Amelie ist es doch tatsächlich gelungen, Schülerin der Erweiterten Oberschule zu werden. So wird sie dort ihr Abitur ablegen können.
Eines Tages, kurz nach Amelies Konfirmation, hatte Juliana einen Elternabend besucht. Armin hatte nicht daran teilnehmen können, weil er andere Verpflichtungen an diesem Tag wahrnehmen musste. An diesem Abend nun ging es unter anderem auch darum, wer am Ende des Schuljahres für den Besuch der Erweiterten Oberschule vorgeschlagen werden kann. Juliana hatte ihren Ohren nicht trauen wollen, als plötzlich der Name ihrer Tochter genannt worden war. Nach der Versammlung hatte Juliana die Klassenlehrerin angesprochen. Diese, eine stramme SED-Genossin, Mathematik und Deutschlehrerin, hatte sich bisher Amelie gegenüber stets loyal verhalten.
'Bitte', hatte nun Juliana gesagt, 'machen Sie Amelie keine falschen Hoffnungen. Ich möchte nicht, dass sie am Ende doch enttäuscht wird.'
'Seien Sie unbesorgt', war die Antwort der Lehrerin gewesen, 'ich habe es bereits mit dem Schulleiter ausgefochten, indem ich ihn davon überzeugt habe, dass es doch töricht wäre, solch ein Mädchen, dass unsere Schule bei Mathematikolympiaden und bei Schulkonzerten so erfolgreich vertreten hat, nicht zum Abitur zuzulassen.'
Dankbar für diese Worte hatte daraufhin Juliana die Hand der Lehrerin gedrückt. Als diese Tränen der Freude in Julianas Augen aufsteigen sah, waren auch ihre Augen feucht geworden.

So ist nun Amelie seit 1976 Schülerin der 'Erweiterten Oberschule.' Gleich in den ersten Schultagen dort hat sie sich genötigt gefühlt, ein Bekenntnis abzulegen.

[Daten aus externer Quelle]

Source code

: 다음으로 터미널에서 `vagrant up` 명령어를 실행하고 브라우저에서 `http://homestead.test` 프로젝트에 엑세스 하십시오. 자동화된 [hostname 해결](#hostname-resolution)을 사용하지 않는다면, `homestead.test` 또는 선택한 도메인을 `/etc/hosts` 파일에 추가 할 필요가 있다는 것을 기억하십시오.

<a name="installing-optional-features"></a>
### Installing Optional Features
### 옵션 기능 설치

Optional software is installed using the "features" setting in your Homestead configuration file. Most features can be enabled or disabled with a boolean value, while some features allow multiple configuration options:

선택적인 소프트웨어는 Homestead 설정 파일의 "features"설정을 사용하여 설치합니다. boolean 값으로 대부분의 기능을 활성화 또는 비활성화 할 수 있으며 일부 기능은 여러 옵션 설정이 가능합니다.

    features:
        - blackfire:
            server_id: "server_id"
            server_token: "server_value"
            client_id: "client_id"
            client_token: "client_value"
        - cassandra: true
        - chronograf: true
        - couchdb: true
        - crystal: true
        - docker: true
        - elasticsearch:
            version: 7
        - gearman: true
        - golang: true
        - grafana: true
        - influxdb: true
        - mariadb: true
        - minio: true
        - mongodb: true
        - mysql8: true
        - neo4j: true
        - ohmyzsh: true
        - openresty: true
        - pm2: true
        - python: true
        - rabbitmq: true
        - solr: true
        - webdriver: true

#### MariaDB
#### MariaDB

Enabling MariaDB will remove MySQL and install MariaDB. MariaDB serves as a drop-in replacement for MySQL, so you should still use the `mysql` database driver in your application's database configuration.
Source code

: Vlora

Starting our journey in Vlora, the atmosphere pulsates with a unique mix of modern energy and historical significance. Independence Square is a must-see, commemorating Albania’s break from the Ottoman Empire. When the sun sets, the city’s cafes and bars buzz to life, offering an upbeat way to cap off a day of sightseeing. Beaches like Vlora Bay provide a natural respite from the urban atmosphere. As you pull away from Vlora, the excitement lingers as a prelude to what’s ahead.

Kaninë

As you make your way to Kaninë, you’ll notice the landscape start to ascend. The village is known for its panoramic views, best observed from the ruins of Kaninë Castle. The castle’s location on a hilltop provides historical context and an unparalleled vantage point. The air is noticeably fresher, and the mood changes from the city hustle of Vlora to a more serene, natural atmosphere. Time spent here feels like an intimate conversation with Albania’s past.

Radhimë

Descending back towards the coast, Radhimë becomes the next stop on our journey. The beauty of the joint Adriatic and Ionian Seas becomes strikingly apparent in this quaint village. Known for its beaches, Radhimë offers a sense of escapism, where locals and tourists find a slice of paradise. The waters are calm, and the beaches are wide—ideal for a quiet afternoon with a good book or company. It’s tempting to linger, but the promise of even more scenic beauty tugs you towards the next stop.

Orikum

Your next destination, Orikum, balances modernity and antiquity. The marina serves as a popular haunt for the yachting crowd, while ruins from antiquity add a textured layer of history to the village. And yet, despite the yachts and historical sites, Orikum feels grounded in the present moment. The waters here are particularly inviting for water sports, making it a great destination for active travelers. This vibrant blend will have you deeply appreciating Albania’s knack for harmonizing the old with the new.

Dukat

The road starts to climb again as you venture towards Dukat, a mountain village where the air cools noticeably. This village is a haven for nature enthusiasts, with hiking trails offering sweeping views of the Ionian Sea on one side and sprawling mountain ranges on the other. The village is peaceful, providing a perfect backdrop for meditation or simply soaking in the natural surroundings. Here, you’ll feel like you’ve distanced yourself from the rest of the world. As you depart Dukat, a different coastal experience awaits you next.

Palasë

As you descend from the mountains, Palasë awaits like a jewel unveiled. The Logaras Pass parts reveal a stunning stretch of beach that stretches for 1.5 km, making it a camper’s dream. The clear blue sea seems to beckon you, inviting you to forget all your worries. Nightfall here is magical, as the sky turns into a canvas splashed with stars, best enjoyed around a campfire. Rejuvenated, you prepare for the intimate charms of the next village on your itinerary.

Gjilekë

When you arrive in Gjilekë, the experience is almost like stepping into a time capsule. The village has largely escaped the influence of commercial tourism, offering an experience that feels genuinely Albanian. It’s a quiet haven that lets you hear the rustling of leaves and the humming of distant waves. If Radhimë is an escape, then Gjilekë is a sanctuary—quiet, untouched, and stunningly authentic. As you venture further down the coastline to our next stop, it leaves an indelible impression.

Im Staatsbürgerkunde-Unterricht hat der Lehrer eine spöttische Bemerkung über die Christen gemacht und daraufhin lächelnd gesagt: 'O, vielleicht ist tatsächlich ein Christ unter uns? Hoffentlich fühlt der sich jetzt nicht auf den Schlips getreten.'
Da ist Amelie aufgestanden und hat bekannt: 'Ja, ich bin ein Christ, und ich finde es nicht gut, wenn über Christen gespottet wird.'
In der folgenden Zeit macht dieses Bekenntnis ihr allerdings manches Mal das Leben schwer, und sie meint einmal stöhnend: 'Liebe Eltern, ihr hättet mich zuerst Theologie studieren lassen müssen, ehe ihr mich in so eine Schule gehen lasst. Wie soll ich denn immer die richtigen Antworten geben können, wenn der Staatsbürgerkundelehrer mich zum Beispiel fragt: 'Na, Amelie, was sagen Sie denn nun als Christ zum Geschehen im Dreißigjährigen Krieg. Warum hat da Ihr Gott all die Grausamkeiten zugelassen, die sich Christen gegenseitig angetan haben? Und waren etwa die Hexenverbrennungen rechtens, die der Klerus nicht nur zugelassen hat, sondern auch noch gern das Vermögen der Opfer konfisziert hat? Aber warum so weit in die Vergangenheit schweifen? Haben etwa die Kirchen dem Holocaust die Stirn geboten? Wie alle anderen haben auch sie geschwiegen.'
Armin hat bei diesen Worten seine Tochter tröstend in den Arm genommen und gemeint: 'Gott verlangt von dir bestimmt nicht, dass du immer sofort die richtigen Antworten parat hast. Es genügt ihm sicher, dass du dich zu deinem Glauben bekannt hast, auch auf die Gefahr hin, dadurch mit Schwierigkeiten konfrontiert zu werden. Du bist mein tapferes Mädchen, und ich habe dich sehr lieb.'
Ein herzhafter Kuss bestätigt noch die väterliche Liebeserklärung.